While Ingber is specifically discussing Organ-Chips, his point is clearly relevant to all 3D systems.
In short, there are many different variations on each model type. So, how do we standardize validation across laboratories? How do we prove that each variation is a valid model? Naturally, this means defining what ‘valid’ means. Presumably, this definition would include a list of biomarkers and tasks that the model would have to demonstrate in order to be considered a valid model of the human tissue/disease of interest.
So, my question for you all: How do you define ‘valid’ for your specific model? What criteria do you use to ensure that your in vitro model is a robust representation of in vivo conditions?

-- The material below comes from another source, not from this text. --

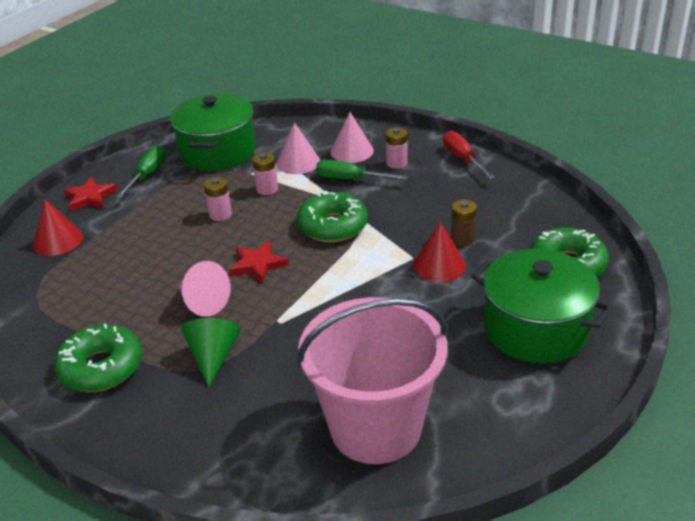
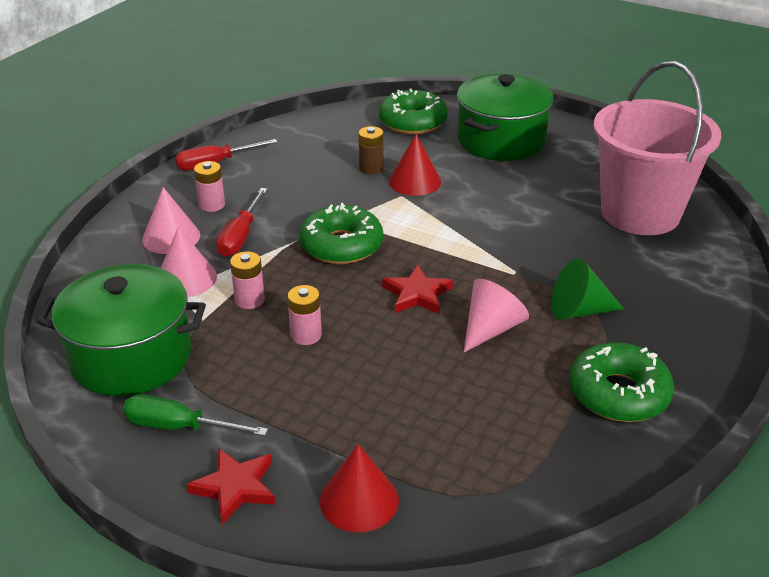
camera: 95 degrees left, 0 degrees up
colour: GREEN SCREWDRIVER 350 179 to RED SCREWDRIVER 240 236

And, have you seen any efforts to standardize across your community (i.e. shared validation criteria for establishing a multicellular tumor spheroid model of Ewing Sarcoma, for example).

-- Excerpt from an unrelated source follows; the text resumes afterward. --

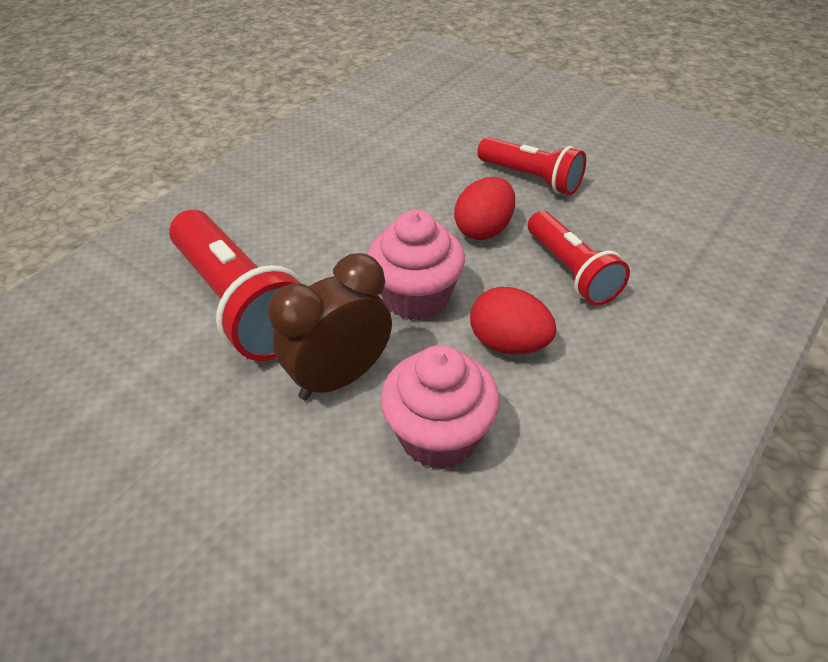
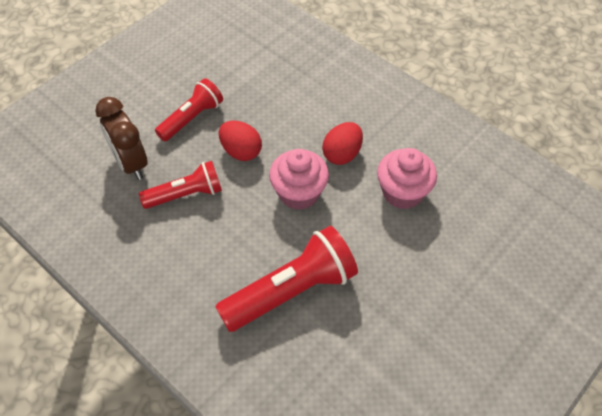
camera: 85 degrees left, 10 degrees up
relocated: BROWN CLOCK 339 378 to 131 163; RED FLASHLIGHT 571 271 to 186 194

Christopher Carman 10/20/2022 at 3:35 pm
This is an important issue. In our work to model inflammatory bowel disease, we are looking for signature cytokine and biomarker and permeability responses compared against those that are clinically validated for inflammatory bowel disease (IBD). In addition, we further validate against the ability of our model to capture effects and MOA of established clinically relevant IBD.
Stephen Riffle 10/21/2022 at 4:26 pm
@Chris — That makes a lot of sense. Is there any benchmark for determining what minimum criteria the model should meet? For example, if the Gut-Chip shows signature cytokine and permeability responses, but is lacking a cell-surface biomarker, would the model be invalidated or just caveated? Not sure if that example makes complete sense, but I’m more diving in on how much similarity with in vivo conditions is enough, and how much dissimilarity is too much?
My guess is that there’s no hard cut off. But do you think there’s the potential to work towards an IBD checklist/grading scale, so to speak, to allow for the same minimal validation criteria to be met across laboratories?
Ben Swenor 10/24/2022 at 12:41 pm
@Stephen – My perspective would be that the model would then be caveated for that particular marker. My main reasoning being that it isn’t necessarily a flaw of the model, but a donor variability. It certainly could be a deficit of the model, but that is a large component of why having multiple donors for a given model is so critical. It allows us to account for this variability in response and determine whether it is an outlier or commonality. Additionally, for determining the criteria for a model, that is why organizations such as IQ MPS and others like it are so valuable. You have an independent group that sets a standard to be met that addresses the needs of that particular specialty and researchers on 3D in-vitro systems can then work towards them. With further understanding, the guidelines/requirements can be adjusted and improved upon, but it sets a precedent.